A week after it reported the heftiest crude oil draw in more than six months, the Energy Information Administration once again had good news for oil bulls: the authority said crude oil inventories had shed 7.4 million barrels during the week to July 31.
A week earlier, the EIA said inventories had lost as much as 10.6 million barrels, after a build of 4.6 million barrels for the second week of July. Analysts had expected an inventory decline of 3.267 million barrels for the week to July 31.
A day before the EIA, the American Petroleum Institute reported an inventory draw of 8.587 million barrels for the last week of July.
In gasoline, the EIA reported an increase in inventories of 419,000 barrels, after a 700,000-barrel build estimated for the previous week. Gasoline production last week averaged 9.3 million bpd, compared with 9.2 million bpd a week earlier.
In distillate fuels, the authority estimated an inventory increase of 1.6 million barrels for the week to July 31. This compared with a build of half a million barrels a week earlier. Production of distillates last week averaged 4.9 million bpd, compared with 4.8 million bpd a week earlier.

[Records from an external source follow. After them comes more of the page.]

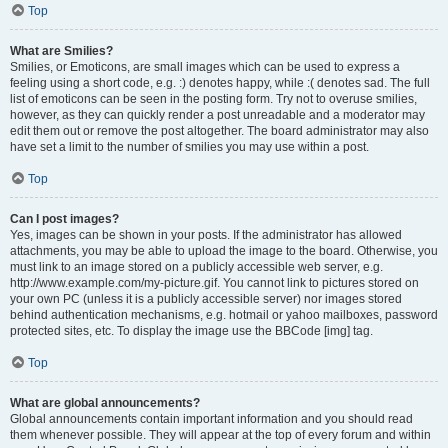
Top
What are Smilies?
Smilies, or Emoticons, are small images which can be used to express a
feeling using a short code, e.g. :) denotes happy, while :( denotes sad. The full
list of emoticons can be seen in the posting form. Try not to overuse smilies,
however, as they can quickly render a post unreadable and a moderator may
edit them out or remove the post altogether. The board administrator may also
have set a limit to the number of smilies you may use within a post.
Top
Can I post images?
Yes, images can be shown in your posts. If the administrator has allowed
attachments, you may be able to upload the image to the board. Otherwise, you
must link to an image stored on a publicly accessible web server, e.g.
http://www.example.com/my-picture.gif. You cannot link to pictures stored on
your own PC (unless it is a publicly accessible server) nor images stored
behind authentication mechanisms, e.g. hotmail or yahoo mailboxes, password
protected sites, etc. To display the image use the BBCode [img] tag.
Top
What are global announcements?
Global announcements contain important information and you should read
them whenever possible. They will appear at the top of every forum and within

Prices jumped after the API inventory report on Tuesday, even though worries about the sustainability of any demand improvement remain strong. The rally continued today, too. At the time of writing, West Texas Intermediate was trading at $43.25 a barrel, with Brent crude changing hands at $45.94 a barrel, both up by more than 3 percent.
Earlier this week, the International Monetary Fund said it expected crude oil demand to record an 8-percent decline this year. As a result, prices will be 41 percent lower than they were last year on average, the IMF said in a report titled ‘Global imbalances and the COVID-19 crisis’.
The IEA meanwhile, updated its oil demand forecast and now expects demand to suffer a 7.9-million-bpd decline this year. This compares with expectations of an 8.9-million-bpd demand contraction by OPEC.